In my last post, I argued that the practical value of learning Greek and Hebrew becomes readily apparent when dealing with situations where careful exegesis of the biblical text is absolutely necessary, such as "[arriving] at a clear position on the latest theological controversy." Not long after writing that post, I stumbled across a timely example.
In an interview with Christianity Today, the founder of a conference on issues of sexuality made the following claim:
One way would be to say that eros is not intrinsically sexual. It’s never how that word is used in ancient Greek. The Greeks had a different word, venus, that was used to describe explicitly sexual love.
My purpose here is not to critique this person's overall position, which needs to be evaluated by looking at all the arguments he uses rather than just this single point. I simply want to look at this particular statement about Greek words and their meaning. If the Greek language makes a distinction between what we might call "romantic love" (eros) and "explicitly sexual love" (venus), then we should be wary of reducing the concept of eros to a strictly sexual attraction. This is the kind of distinction preachers can build whole sermons around!
The problem is that venus is not actually a Greek word at all! This is something that should be readily apparent to anyone who has managed to learn the Greek alphabet, since Greek has no letter "v". Perhaps I'm especially sensitive to this, since I learned early on that my name David is variously spelled with a 'b' (Δαβιδ) or a 'u' (Δαυιδ) in Greek.

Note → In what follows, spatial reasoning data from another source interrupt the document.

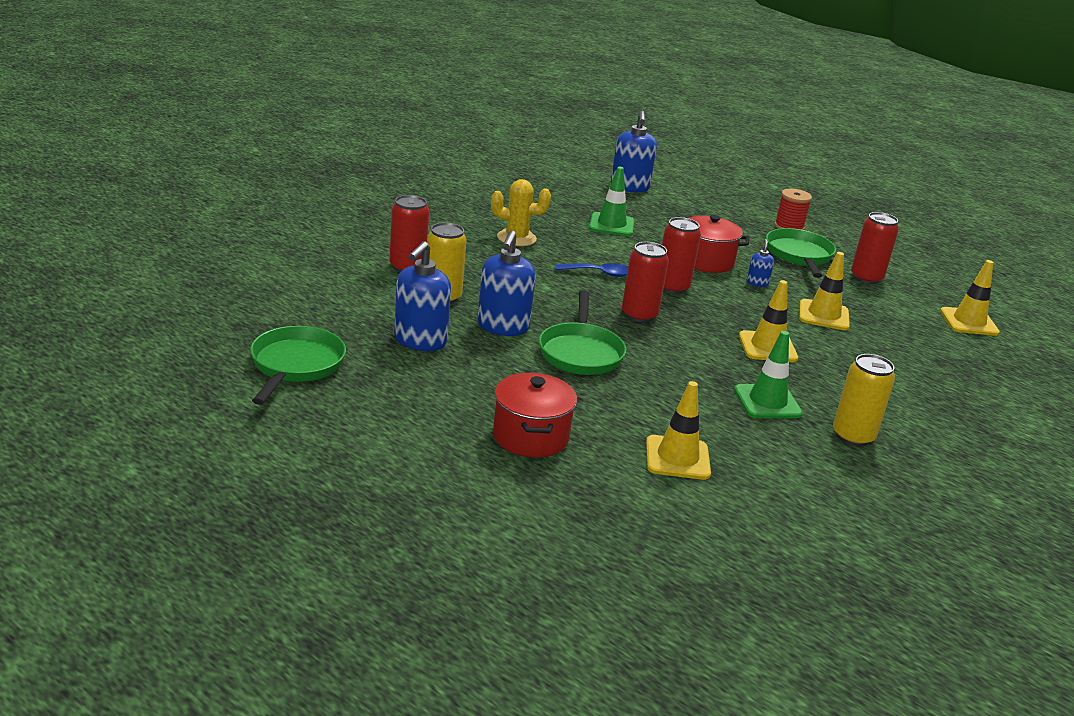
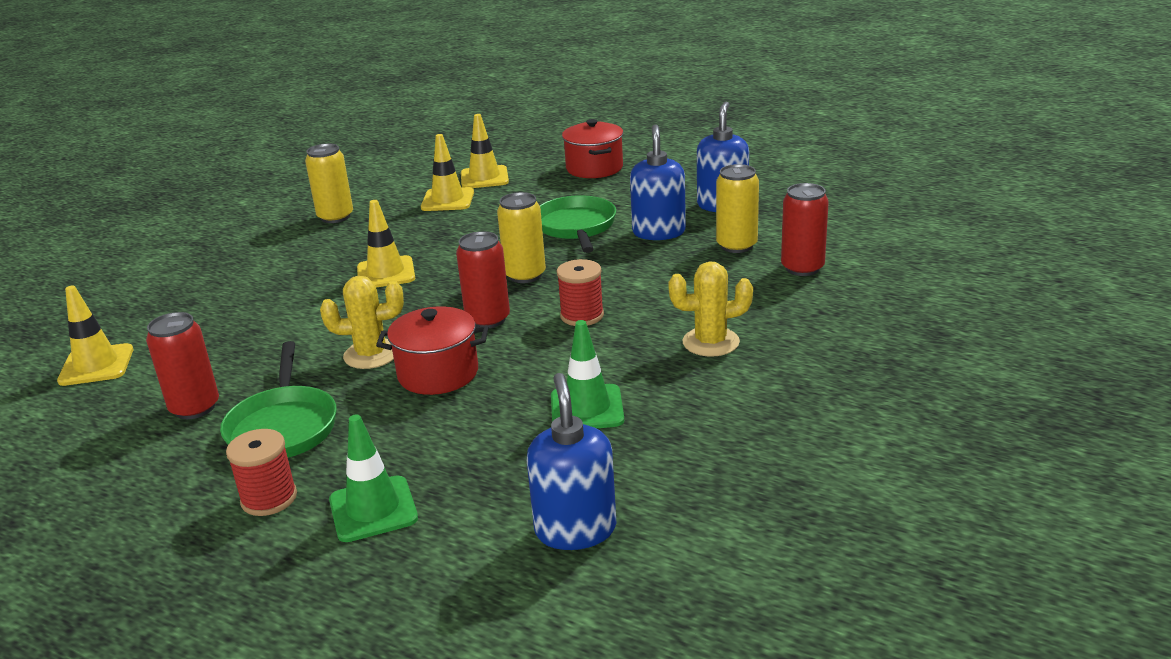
camera: 175 degrees right, 0 degrees up
(296, 365) = (798, 170): green pan -> none
(599, 273) = (582, 316): blue spoon -> red spool
(639, 315) = (525, 275): red can -> yellow can
(757, 283) = (371, 354): blue soap dispenser -> yellow cactus
(767, 402) = (402, 225): green traffic cone -> green traffic cone (373, 509)
(823, 315) = (299, 327): yellow traffic cone -> yellow traffic cone (447, 200)

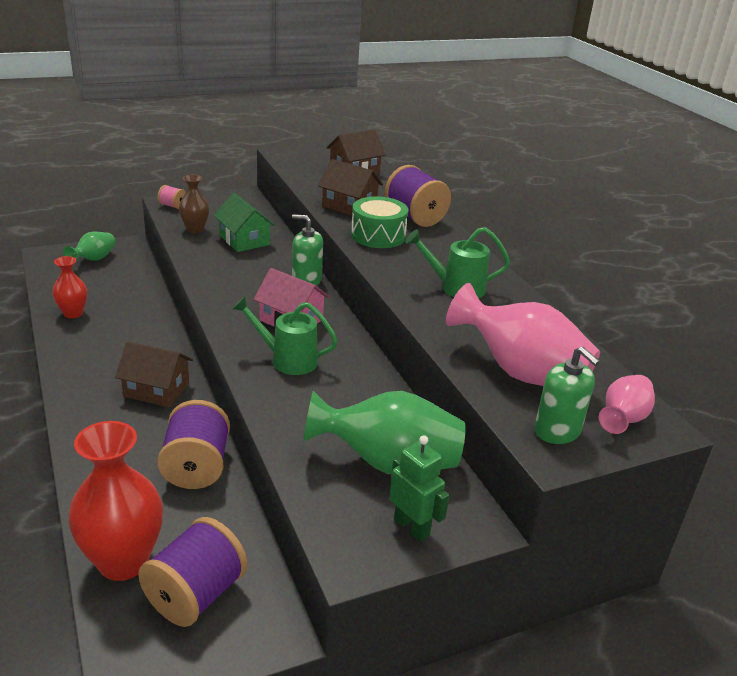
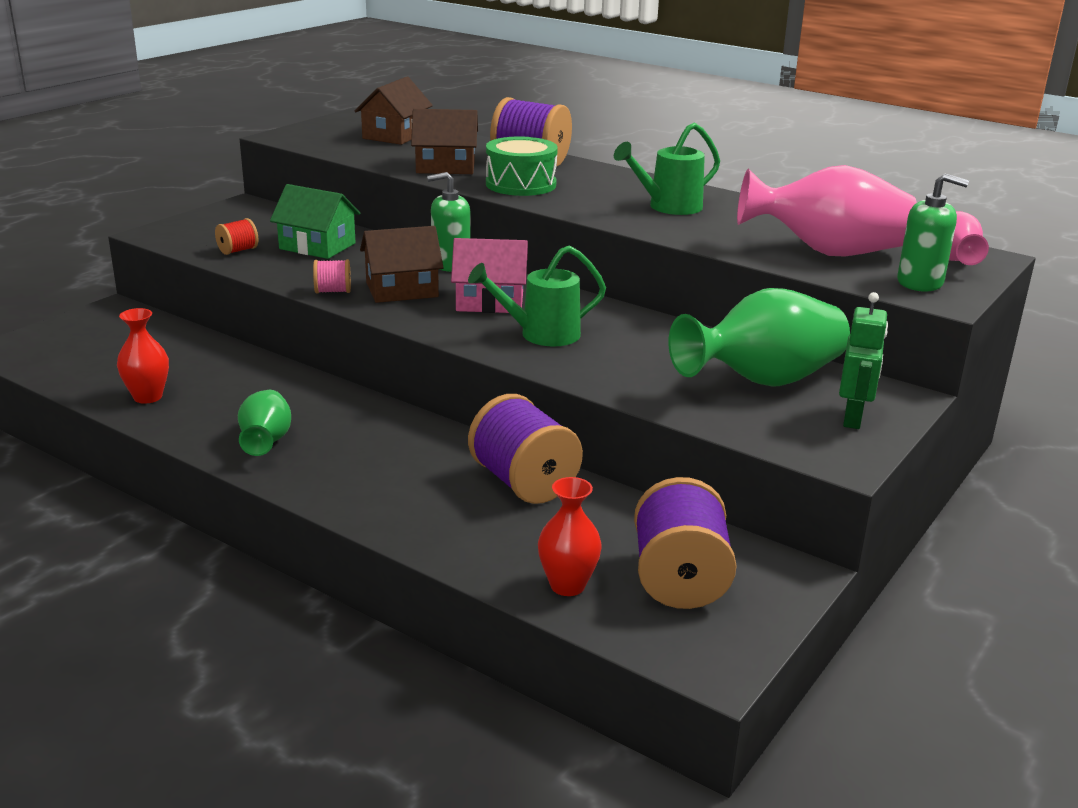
camera: 30 degrees left, 5 degrees down
(94, 259) = (86, 336): green vase -> green vase (266, 441)
(123, 561) = (567, 585): red vase -> red vase, size x0.55
(156, 390) = (374, 434): brown house -> brown house (402, 290)
(172, 206) = (168, 235): pink spool -> pink spool (333, 291)
(195, 229) = (238, 250): brown vase -> red spool
(412, 527) = (853, 418): green robot -> green robot turned 90 degrees clockwise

Just to be fair, I searched the classical Greek lexicon by Liddell, Scott, and Jones for any Greek words that might approximate "venus", such as υενος, υηνος, βενος, and βηνος. The only one I found was υηνος, which means "swinish." I also searched the English Gloss field of this lexicon for "Venus." This turned up several terms related to Aphrodite, the Greek goddess of love and desire.
Of course, we should already have noticed that the word "venus" is the name of a pagan goddess. In fact, Venus was simply the Roman equivalent of Aphrodite. We may be less likely to remember that eros, which actually is a Greek word for "love," is also the name of a Greek god, who is more popularly known by his Roman equivalent: Cupid.
The argument quoted above tries to distinguish between two Greek words, but one of them is actually a Latin word, and so the argument falls apart completely.
How could the author have made such a mistake? Because he probably derived this argument not from a careful study of Greek, but from a loose recollection of a passage from C. S. Lewis's book, The Four Loves:
The carnal or animally sexual element within Eros, I intend (following an old usage) to call Venus. And I mean by Venus what is sexual not in some cryptic or rarified sense—such as a depth-psychologist might explore—but in a perfectly obvious sense...
Note how Lewis decides to use Venus as a term for identifying the "animally sexual element within Eros" (as opposed to higher elements of romantic love). He says that this convention follows an "old usage," but he makes no claim that it is an ancient Greek usage. Lewis would have known all too well that he was mixing the names of a Greek god (Eros) and a related Roman goddess (Venus), but he didn't care, because these terms were a convenient short-hand for the concepts he wanted to discuss. I think the individual I quoted above merely read this passage from Lewis and mistakenly concluded that the distinction Lewis was making was actually rooted in the Greek language itself. He then repeated a completely false "fact" about Greek.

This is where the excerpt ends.